M-ArtAgent: Evidence-Based Multimodal Agent for Implicit Art Influence Discovery
This addresses attribution challenges in art history by providing a more reliable method for identifying implicit influences, though it is incremental as it builds on existing multimodal and reasoning techniques.
The paper tackles the problem of discovering undocumented implicit artistic influences by introducing M-ArtAgent, an evidence-based multimodal agent that reframes the task as probabilistic adjudication, achieving 83.7% positive-class F1, 0.666 MCC, and 0.910 ROC-AUC on the WikiArt Influence Benchmark-100.

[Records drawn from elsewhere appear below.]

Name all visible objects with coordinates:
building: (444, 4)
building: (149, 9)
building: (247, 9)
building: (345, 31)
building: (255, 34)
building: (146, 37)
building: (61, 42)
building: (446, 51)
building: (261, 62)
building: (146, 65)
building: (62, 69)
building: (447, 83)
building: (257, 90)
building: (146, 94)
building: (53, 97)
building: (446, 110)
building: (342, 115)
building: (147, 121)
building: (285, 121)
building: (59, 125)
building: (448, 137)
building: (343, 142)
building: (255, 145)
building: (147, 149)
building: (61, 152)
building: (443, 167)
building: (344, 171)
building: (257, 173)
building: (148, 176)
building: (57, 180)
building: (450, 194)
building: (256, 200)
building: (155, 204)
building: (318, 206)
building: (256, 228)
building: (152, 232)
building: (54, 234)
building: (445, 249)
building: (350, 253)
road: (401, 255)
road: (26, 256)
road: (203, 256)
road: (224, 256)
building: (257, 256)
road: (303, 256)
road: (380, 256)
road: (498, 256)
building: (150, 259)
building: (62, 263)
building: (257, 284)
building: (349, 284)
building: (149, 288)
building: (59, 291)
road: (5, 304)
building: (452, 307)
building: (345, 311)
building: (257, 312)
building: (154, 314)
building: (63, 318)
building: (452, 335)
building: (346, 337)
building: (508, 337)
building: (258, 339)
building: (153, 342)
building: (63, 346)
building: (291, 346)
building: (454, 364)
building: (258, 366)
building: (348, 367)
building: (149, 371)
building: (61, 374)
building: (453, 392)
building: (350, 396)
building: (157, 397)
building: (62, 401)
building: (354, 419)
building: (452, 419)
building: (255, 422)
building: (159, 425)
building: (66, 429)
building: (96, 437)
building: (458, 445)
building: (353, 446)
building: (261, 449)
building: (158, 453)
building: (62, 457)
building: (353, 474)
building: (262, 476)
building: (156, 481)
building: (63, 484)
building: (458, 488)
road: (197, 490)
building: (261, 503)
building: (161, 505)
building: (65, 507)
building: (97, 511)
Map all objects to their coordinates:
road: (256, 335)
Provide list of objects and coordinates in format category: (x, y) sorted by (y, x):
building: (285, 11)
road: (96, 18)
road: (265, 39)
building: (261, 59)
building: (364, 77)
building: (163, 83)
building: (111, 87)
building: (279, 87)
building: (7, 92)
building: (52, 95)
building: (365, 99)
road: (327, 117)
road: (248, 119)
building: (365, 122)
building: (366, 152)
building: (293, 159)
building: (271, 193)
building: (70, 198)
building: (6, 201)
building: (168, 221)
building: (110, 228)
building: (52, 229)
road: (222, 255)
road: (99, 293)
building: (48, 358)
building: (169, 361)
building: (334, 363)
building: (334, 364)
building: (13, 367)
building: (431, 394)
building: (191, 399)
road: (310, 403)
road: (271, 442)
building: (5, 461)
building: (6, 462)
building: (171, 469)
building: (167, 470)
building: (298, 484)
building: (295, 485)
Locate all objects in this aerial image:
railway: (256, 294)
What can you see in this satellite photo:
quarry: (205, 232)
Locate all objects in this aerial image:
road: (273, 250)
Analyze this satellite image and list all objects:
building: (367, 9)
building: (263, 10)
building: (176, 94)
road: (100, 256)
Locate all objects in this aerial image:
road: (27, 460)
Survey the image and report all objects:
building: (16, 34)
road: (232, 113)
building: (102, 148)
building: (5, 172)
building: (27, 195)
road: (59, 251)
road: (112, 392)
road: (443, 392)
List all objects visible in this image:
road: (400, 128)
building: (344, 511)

Implicit artistic influence, although visually plausible, is often undocumented and thus poses a historically constrained attribution problem: resemblance is necessary but not sufficient evidence. Most prior systems reduce influence discovery to embedding similarity or label-driven graph completion, while recent multimodal large language models (LLMs) remain vulnerable to temporal inconsistency and unverified attributions. This paper introduces M-ArtAgent, an evidence-based multimodal agent that reframes implicit influence discovery as probabilistic adjudication. It follows a four-phase protocol consisting of Investigation, Corroboration, Falsification, and Verdict governed by a Reasoning and Acting (ReAct)-style controller that assembles verifiable evidence chains from images and biographies, enforces art-historical axioms, and subjects each hypothesis to adversarial falsification via a prompt-isolated critic. Two theory-grounded operators, StyleComparator for Wolfflin formal analysis and ConceptRetriever for ICONCLASS-based iconographic grounding, ensure that intermediate claims are formally auditable. On the balanced WikiArt Influence Benchmark-100 (WIB-100) of 100 artists and 2,000 directed pairs, M-ArtAgent achieves 83.7% positive-class F1, 0.666 Matthews correlation coefficient (MCC), and 0.910 area under the receiver operating characteristic curve (ROC-AUC), with leakage-control and robustness checks confirming that the gains persist when explicit influence phrases are masked. By coupling multimodal perception with domain-constrained falsification, M-ArtAgent demonstrates that implicit influence analysis benefits from historically grounded adjudication rather than pattern matching alone.